==== TEKS BACAAN ====

Persaingan di antara ketiga angkatan, bahkan dengan kepolisian (yang saat itu
juga berada di bawah struktur Angkatan Bersenjata), bersifat eksplosif.
Presiden Seokarno, sebagai Panglima Tertinggi, mengatur Angkatan Bersenjata
lebih secara politis ketimbang administratif professional.
Sejak
1963, Angkatan Bersenjata tidak mampu membayar utang-utangnya. Akibatnya,
mereka sulit memperoleh dan merawat alat-alat perang. Suku cadang untuk pesawat
tempur, radar, kapal, dan sistem persenjataan lainnya tidak tersedia, sehingga
banyak persenjataan modern kala itu tidak layak dioperasikan[x].
Secara politis,
Angkata Udara (AU) dekat dengan PKI, Angkatan Lau (AL) dan Korps Komando
Operasi (KKO)-nya lebih dekat dengan PNI dan Soekarno. Kepolisian terpecah,
sebagaian lebih cenderung memilih partai-partai nasionalis dan sebagian lagi
dekat dengan partai-partai kiri. Sedangkan para perwira AD terpecah berbagai
afiliasi politik. banyak perwira yang berusaha netral, terbagi dalam berbagai
pandangan politik yang saling bertentangan, dan ada yang anti-Komunis maupun
simpati terhadap komunisme.
- d. Partai Komunis Indonesia
Di bawah
kepemimpinan Aidit, dibantu oleh empat kader lainnya (Sudisman, Njoto, Njono,
MH Lukman, Sakirman), PKI mampu merekrut anggota paling banyak dalam
sejarahnya. Pada 1952, setahun setelah Aidit mengambil alih kepemimpinan
partai, PKI hanya memiliki anggota kurang dari 8.000 orang. Pada 1964, partai
ini mengklaim memiliki 3 juta anggota. Berbagai oraganisasi yang berafilisiasi
dengan PKI juga mengalami lonjakan jumlah anggota. Barisan Tani Indonesia
(BTI), berkembang dari 800.000 (September 1953) menjadi 1. 500.000 pada April
1964. Pemuda Rakyat, beranggotakan 2.0000.000 orang. Sedangkan organisasi sayap
perempuan, Gerakan Wanita Indonesia (Gerwani), beranggotakan 1.750.000 orang[xi].

==== DATA TERSEDIA ====

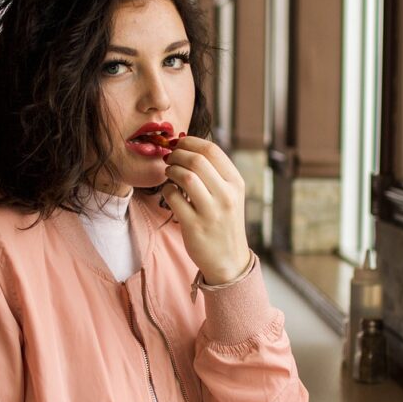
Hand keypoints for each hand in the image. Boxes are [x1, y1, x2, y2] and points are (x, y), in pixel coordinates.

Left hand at [161, 136, 250, 284]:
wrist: (229, 260)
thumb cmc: (224, 222)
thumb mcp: (230, 195)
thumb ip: (215, 172)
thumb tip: (188, 145)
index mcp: (236, 183)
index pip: (212, 150)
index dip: (190, 142)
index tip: (178, 143)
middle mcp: (226, 196)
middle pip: (197, 160)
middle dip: (177, 154)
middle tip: (169, 158)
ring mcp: (211, 211)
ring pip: (185, 177)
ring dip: (171, 170)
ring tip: (169, 173)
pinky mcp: (194, 225)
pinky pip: (173, 197)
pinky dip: (166, 189)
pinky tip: (169, 192)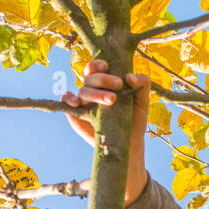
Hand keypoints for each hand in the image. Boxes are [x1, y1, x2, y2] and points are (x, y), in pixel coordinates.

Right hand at [62, 59, 149, 204]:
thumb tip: (130, 76)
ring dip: (95, 93)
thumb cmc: (135, 120)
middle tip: (118, 86)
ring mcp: (83, 103)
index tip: (109, 67)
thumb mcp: (143, 101)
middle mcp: (92, 90)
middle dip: (103, 79)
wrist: (129, 144)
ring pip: (82, 90)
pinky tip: (77, 102)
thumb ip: (142, 83)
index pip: (96, 67)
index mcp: (105, 83)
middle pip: (90, 78)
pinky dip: (68, 99)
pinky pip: (66, 102)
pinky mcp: (76, 114)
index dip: (99, 64)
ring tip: (112, 101)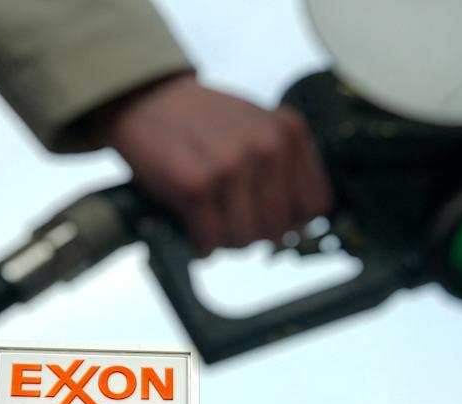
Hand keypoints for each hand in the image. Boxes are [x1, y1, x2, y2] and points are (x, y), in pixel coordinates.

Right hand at [88, 73, 331, 255]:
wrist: (146, 100)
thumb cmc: (202, 122)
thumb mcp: (258, 128)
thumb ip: (283, 168)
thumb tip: (297, 227)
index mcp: (289, 133)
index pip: (314, 206)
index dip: (293, 222)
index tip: (272, 222)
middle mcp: (267, 147)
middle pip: (279, 228)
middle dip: (254, 235)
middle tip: (233, 225)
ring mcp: (231, 166)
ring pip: (245, 239)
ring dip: (226, 242)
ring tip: (213, 226)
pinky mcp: (196, 185)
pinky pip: (210, 239)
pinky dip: (201, 244)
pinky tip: (195, 230)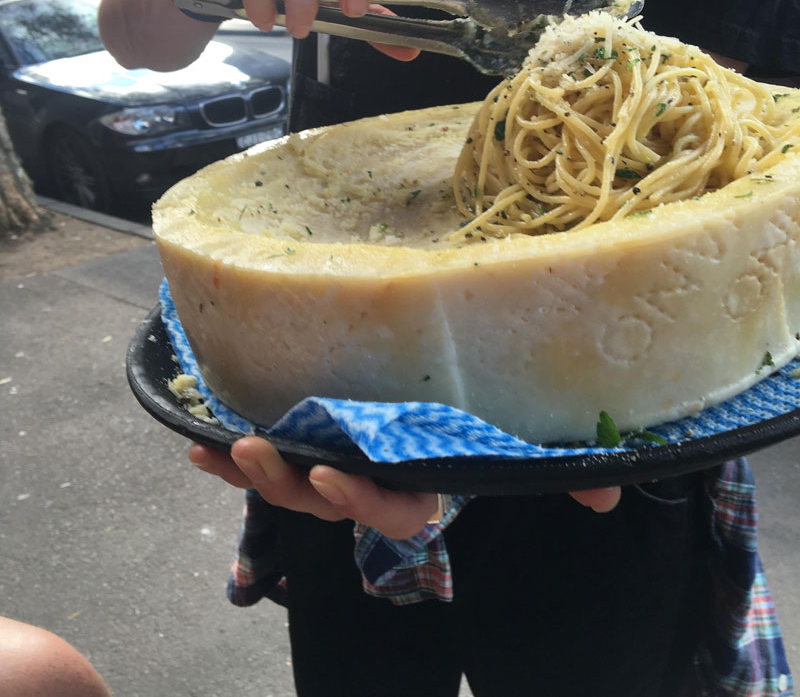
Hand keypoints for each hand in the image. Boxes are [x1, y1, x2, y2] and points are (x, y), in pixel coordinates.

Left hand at [190, 437, 621, 537]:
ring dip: (255, 473)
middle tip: (262, 453)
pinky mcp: (312, 438)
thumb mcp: (522, 447)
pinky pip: (268, 459)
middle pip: (328, 503)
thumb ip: (560, 472)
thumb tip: (608, 494)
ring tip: (224, 448)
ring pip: (292, 486)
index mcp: (420, 484)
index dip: (364, 502)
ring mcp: (338, 463)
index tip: (335, 476)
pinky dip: (230, 460)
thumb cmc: (487, 426)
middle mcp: (373, 481)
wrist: (449, 403)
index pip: (394, 512)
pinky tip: (197, 441)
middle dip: (291, 488)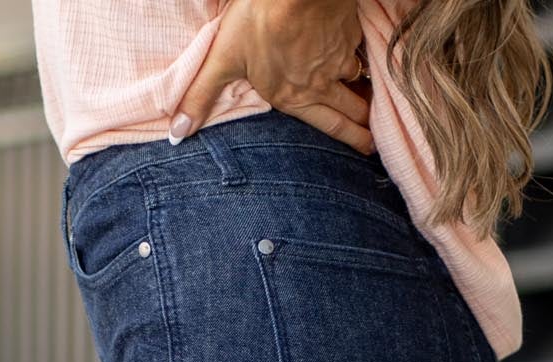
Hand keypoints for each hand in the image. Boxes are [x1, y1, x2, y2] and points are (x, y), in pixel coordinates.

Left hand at [170, 0, 373, 155]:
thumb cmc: (259, 21)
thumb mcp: (222, 59)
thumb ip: (201, 96)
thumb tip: (178, 134)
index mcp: (292, 96)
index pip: (328, 126)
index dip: (348, 139)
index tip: (366, 150)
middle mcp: (320, 85)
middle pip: (348, 111)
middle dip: (362, 129)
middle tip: (374, 143)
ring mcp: (338, 58)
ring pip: (356, 83)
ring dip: (365, 96)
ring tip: (371, 105)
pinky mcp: (347, 33)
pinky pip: (357, 52)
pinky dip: (361, 58)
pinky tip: (359, 57)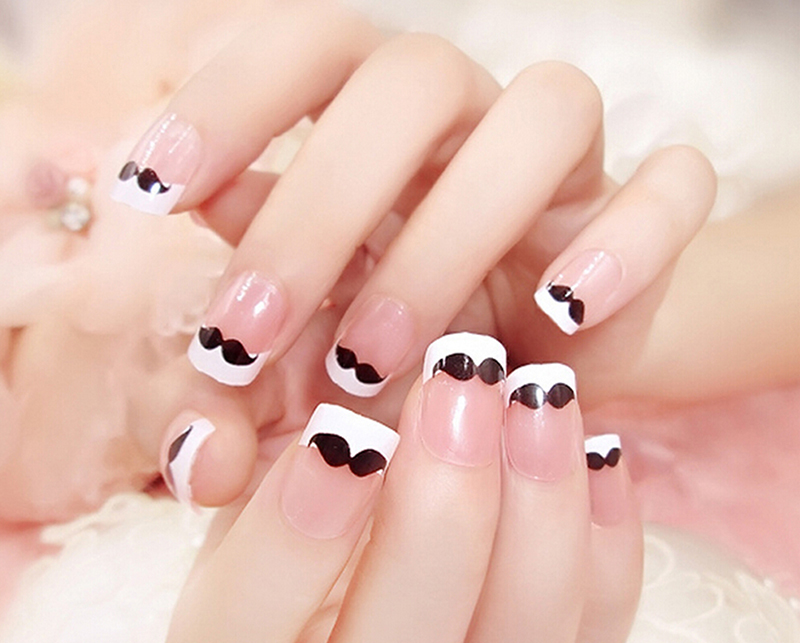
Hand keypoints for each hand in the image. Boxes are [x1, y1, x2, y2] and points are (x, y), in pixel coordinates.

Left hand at [109, 0, 715, 504]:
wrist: (515, 390)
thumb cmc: (392, 364)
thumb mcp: (305, 360)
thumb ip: (250, 356)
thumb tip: (197, 378)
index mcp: (376, 126)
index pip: (306, 51)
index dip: (227, 101)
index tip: (151, 192)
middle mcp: (471, 120)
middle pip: (410, 80)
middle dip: (319, 210)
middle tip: (250, 333)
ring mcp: (567, 164)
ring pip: (544, 115)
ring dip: (449, 239)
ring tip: (373, 361)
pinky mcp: (646, 220)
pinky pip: (675, 187)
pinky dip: (628, 241)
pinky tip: (561, 317)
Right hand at [163, 333, 642, 642]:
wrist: (415, 394)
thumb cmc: (319, 385)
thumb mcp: (249, 373)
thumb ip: (200, 405)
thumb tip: (208, 463)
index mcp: (245, 632)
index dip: (281, 555)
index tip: (345, 431)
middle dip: (429, 544)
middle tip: (459, 387)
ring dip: (534, 545)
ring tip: (538, 398)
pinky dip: (606, 548)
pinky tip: (595, 443)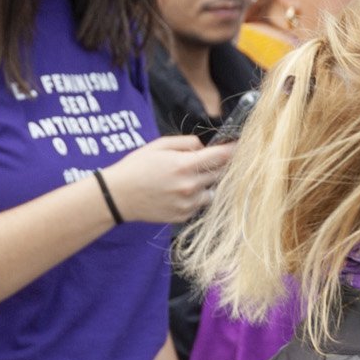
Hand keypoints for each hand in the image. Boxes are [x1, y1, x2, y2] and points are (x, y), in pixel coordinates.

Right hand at [100, 136, 233, 224]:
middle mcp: (190, 186)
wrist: (118, 196)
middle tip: (217, 160)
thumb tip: (204, 147)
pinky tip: (180, 191)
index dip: (234, 149)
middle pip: (221, 174)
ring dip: (209, 184)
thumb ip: (186, 143)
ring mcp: (187, 204)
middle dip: (222, 166)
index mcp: (185, 165)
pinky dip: (196, 197)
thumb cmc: (137, 167)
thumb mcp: (159, 145)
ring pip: (213, 192)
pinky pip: (200, 205)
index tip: (241, 145)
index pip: (221, 156)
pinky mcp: (183, 216)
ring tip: (192, 178)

====

Menurut teks bacaan tentang Angkatan Bersenjata dan PKI, suku cadang untuk apa saja yang tidak tersedia? Tulis semuanya.

PEMBAHASAN JAWABAN
- pesawat tempur
- radar
- kapal
- sistem persenjataan lainnya